• EXCERPTED PASSAGE
************

Here is an example using python Threads. The other threaded examples here launch a thread per url, which is not very friendly behaviour if it causes too many hits for the server to handle (for example it is common for spiders to have many urls on the same host)

from threading import Thread
from urllib2 import urlopen
from time import time, sleep

WORKERS=1
urls = ['http://docs.python.org/library/threading.html',
        'http://docs.python.org/library/thread.html',
        'http://docs.python.org/library/multiprocessing.html',
        'http://docs.python.org/howto/urllib2.html']*10
results = []

class Worker(Thread):
    def run(self):
        while urls:
            url = urls.pop()
            results.append((url, urlopen(url).read()))

start = time()
threads = [Worker() for i in range(WORKERS)]
any(t.start() for t in threads)

while len(results)<40:
    sleep(0.1)
print time()-start

Note: The times given here are for 40 urls and will depend a lot on the speed of your internet connection and the latency to the server. Being in Australia, my ping is > 300ms

With WORKERS=1 it took 86 seconds to run
With WORKERS=4 it took 23 seconds to run
with WORKERS=10 it took 10 seconds to run

so having 10 threads downloading is 8.6 times as fast as a single thread.

Here is an upgraded version that uses a Queue. There are at least a couple of advantages.
1. The urls are requested in the order that they appear in the list
2. Can use q.join() to detect when the requests have all completed
3. The results are kept in the same order as the url list

from threading import Thread
from urllib2 import urlopen
from time import time, sleep
from Queue import Queue

WORKERS=10
urls = ['http://docs.python.org/library/threading.html',
        'http://docs.python.org/library/thread.html',
        'http://docs.python.org/library/multiprocessing.html',
        'http://docs.python.org/howto/urllib2.html']*10
results = [None]*len(urls)

def worker():
    while True:
        i, url = q.get()
        # print "requesting ", i, url       # if you want to see what's going on
        results[i]=urlopen(url).read()
        q.task_done()

start = time()
q = Queue()
for i in range(WORKERS):
    t=Thread(target=worker)

************

• DATA
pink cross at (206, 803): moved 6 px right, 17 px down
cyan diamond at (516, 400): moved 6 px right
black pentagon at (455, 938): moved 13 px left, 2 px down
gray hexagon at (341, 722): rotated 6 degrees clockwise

************

• GIVEN EXERCISE 1
Answer these from the passage on threaded URL downloads:
(a) How many seconds did the first version take to run with WORKERS=4?
(b) What number is WORKERS set to in the upgraded version that uses a Queue?
(c) Which call does the passage name for detecting when the requests have all completed?
• GIVEN EXERCISE 2
Reproduce the passage on threaded URL downloads between "print time()-start" and "a single thread.", inclusive.
The listing has no connection to the passage on threaded URL downloads.

• WRITTEN SOLUTION 1
(a) 23 seconds
(b) 10
(c) q.join()

• WRITTEN SOLUTION 2
print time()-start

Note: The times given here are for 40 urls and will depend a lot on the speed of your internet connection and the latency to the server. Being in Australia, my ping is > 300ms

With WORKERS=1 it took 86 seconds to run
With WORKERS=4 it took 23 seconds to run
with WORKERS=10 it took 10 seconds to run

so having 10 threads downloading is 8.6 times as fast as a single thread.